**** Text shown ****

Insurance valuations have long been a core element of placing property risks, allowing underwriters to assess exposure, risk managers to test scenarios, and claims handlers to honour the promises made in the policy.
However, over time, the methods used to produce insurance valuations have changed. A drive for speed, consistency and efficiency over engineering-led judgement has influenced the approach of many valuers, even when assessing industrial and energy assets. The result is a growing disconnect between declared values and the realities of reinstatement, with implications that extend well beyond the headline sum insured.
This paper explores how the profession arrived at this point, and why the distinction between what Kroll describes as ‘Basic’ and ‘Expert’ valuation methods has become so important. While the two approaches can appear similar on the surface, they produce fundamentally different outcomes when values are used to support underwriting decisions, Estimated Maximum Loss (EML) and Probable Maximum Loss (PML) analysis, and claims settlement.

**** Recorded data ****

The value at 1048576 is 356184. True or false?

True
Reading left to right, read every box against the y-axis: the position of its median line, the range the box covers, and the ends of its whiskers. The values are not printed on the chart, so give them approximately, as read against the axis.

****

Apply what you read:
a. From the passage on insurance valuations, retype the words from "Insurance valuations have long" up to and including "in the policy.".
b. According to the passage on insurance valuations, what has influenced the approach of many valuers?
c. Carry on the passage on insurance valuations from its final sentence, keeping its line of argument.

Task responses:
a.
Insurance valuations have long been a core element of placing property risks, allowing underwriters to assess exposure, risk managers to test scenarios, and claims handlers to honour the promises made in the policy.

b. A drive for speed, consistency and efficiency over engineering-led judgement.

c.
Sitting at the center of that difference, is the role of engineering-led expertise. Accurate insurance valuations depend on understanding how assets are designed, constructed, modified and operated, as well as spending sufficient time on site to verify what is actually there. Without that grounding, values risk being built on partial information, historical data or assumptions that do not hold up to scrutiny when a loss occurs.
As assets become more complex and scrutiny of declared values increases, the margin for error narrows. Getting valuations right is not simply a technical exercise – it plays a fundamental role in ensuring the right cover is in place, for the right risks, at the right time. This paper sets out why an expert, engineering-led approach remains the best way to achieve that level of confidence.